Collected data:
::::

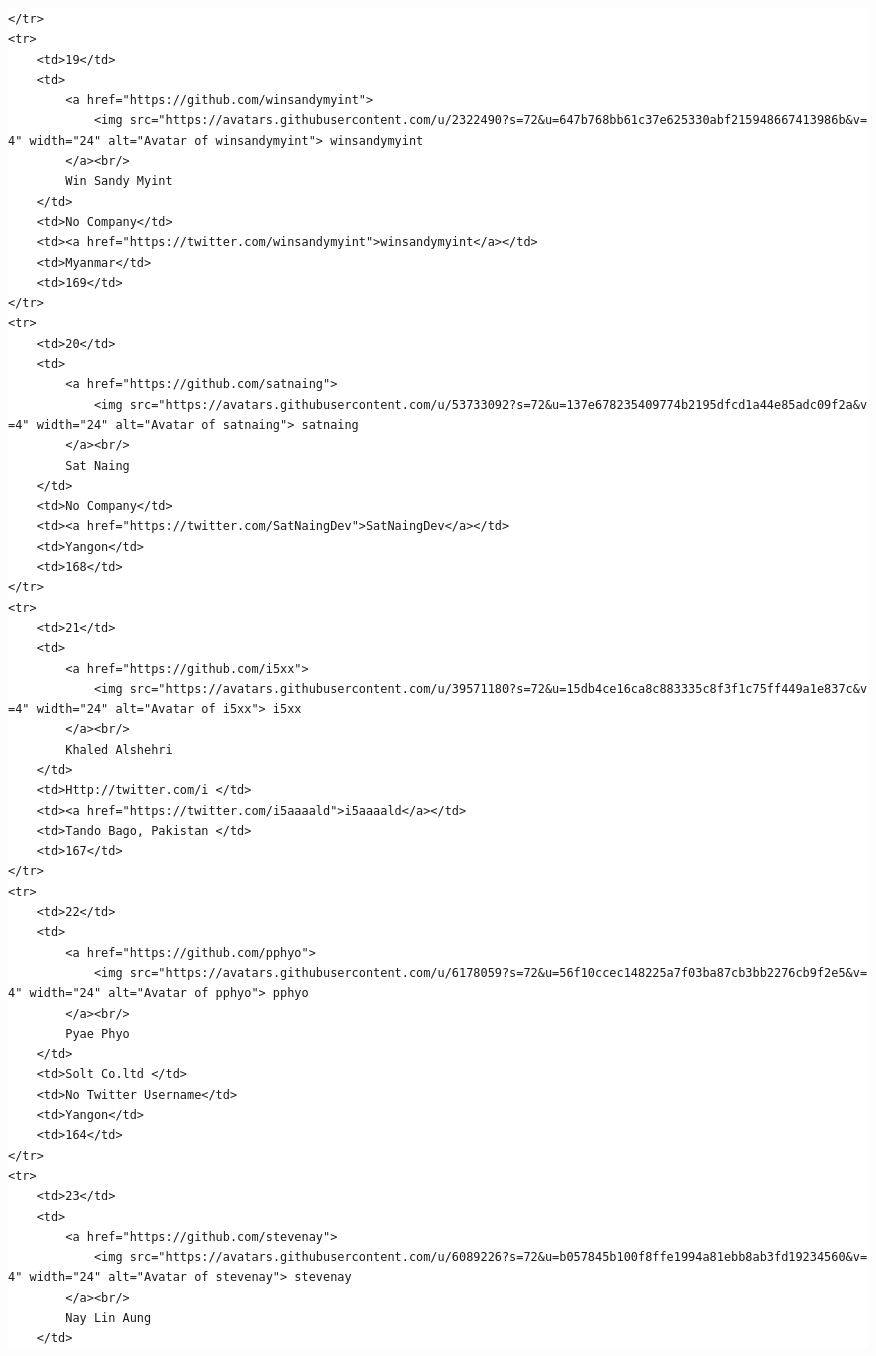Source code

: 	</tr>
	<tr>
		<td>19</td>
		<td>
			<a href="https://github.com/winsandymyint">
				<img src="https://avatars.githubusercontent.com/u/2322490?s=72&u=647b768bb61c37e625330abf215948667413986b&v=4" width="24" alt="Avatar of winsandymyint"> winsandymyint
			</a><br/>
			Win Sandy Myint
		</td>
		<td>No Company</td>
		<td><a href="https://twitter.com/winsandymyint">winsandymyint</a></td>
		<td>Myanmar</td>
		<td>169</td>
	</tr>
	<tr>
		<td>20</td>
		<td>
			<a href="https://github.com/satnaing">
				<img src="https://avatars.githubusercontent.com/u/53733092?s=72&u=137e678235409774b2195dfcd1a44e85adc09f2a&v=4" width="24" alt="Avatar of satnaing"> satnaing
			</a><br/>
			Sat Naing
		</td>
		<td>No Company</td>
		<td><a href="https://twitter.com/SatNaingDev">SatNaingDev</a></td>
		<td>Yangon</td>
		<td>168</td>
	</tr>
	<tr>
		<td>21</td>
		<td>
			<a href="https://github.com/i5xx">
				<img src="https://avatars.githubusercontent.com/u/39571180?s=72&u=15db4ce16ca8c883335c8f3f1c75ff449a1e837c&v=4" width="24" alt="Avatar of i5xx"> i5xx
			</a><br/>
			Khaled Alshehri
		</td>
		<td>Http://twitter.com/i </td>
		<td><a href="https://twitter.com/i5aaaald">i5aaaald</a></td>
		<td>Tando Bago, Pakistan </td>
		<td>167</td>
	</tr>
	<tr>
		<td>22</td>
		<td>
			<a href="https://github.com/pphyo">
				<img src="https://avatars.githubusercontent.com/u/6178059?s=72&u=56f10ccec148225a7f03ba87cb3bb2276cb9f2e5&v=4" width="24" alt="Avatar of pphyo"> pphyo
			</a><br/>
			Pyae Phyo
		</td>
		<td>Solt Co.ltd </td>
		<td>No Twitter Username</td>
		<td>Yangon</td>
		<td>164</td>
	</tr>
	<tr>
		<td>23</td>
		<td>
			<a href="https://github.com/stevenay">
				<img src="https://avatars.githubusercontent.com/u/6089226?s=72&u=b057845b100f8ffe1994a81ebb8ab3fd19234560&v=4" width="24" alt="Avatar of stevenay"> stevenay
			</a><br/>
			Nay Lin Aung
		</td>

::::

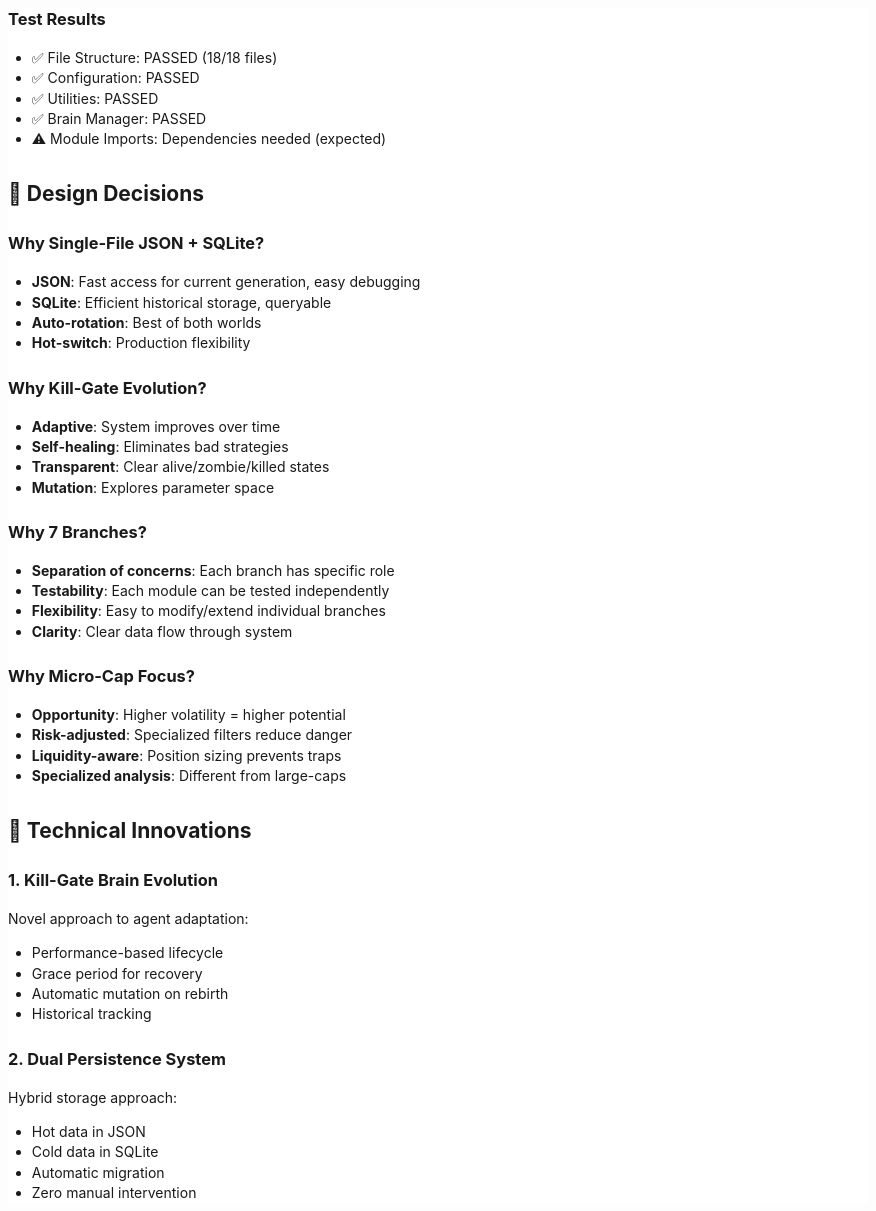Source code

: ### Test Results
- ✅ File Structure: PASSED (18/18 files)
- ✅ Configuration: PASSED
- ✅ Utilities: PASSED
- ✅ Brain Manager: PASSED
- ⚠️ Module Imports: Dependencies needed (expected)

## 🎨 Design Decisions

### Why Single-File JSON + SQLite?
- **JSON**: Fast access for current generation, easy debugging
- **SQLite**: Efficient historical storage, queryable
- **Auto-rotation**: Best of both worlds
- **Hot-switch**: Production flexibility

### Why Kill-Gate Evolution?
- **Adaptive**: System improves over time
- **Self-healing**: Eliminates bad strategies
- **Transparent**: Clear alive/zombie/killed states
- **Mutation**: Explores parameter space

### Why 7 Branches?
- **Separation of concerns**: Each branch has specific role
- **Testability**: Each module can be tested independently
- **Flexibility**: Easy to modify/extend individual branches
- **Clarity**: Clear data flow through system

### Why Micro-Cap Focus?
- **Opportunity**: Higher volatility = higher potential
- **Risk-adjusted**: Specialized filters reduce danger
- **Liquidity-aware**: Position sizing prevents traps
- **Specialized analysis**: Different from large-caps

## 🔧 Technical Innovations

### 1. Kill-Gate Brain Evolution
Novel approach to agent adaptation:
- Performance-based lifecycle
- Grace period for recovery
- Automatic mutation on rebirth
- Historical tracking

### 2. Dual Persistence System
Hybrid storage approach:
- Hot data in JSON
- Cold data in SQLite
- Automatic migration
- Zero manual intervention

::::

What the task requires
Copy every line in the records above that contains the word "winsandymyint".

Result of this exercise
			<a href="https://github.com/winsandymyint">
				<img src="https://avatars.githubusercontent.com/u/2322490?s=72&u=647b768bb61c37e625330abf215948667413986b&v=4" width="24" alt="Avatar of winsandymyint"> winsandymyint
		<td><a href="https://twitter.com/winsandymyint">winsandymyint</a></td>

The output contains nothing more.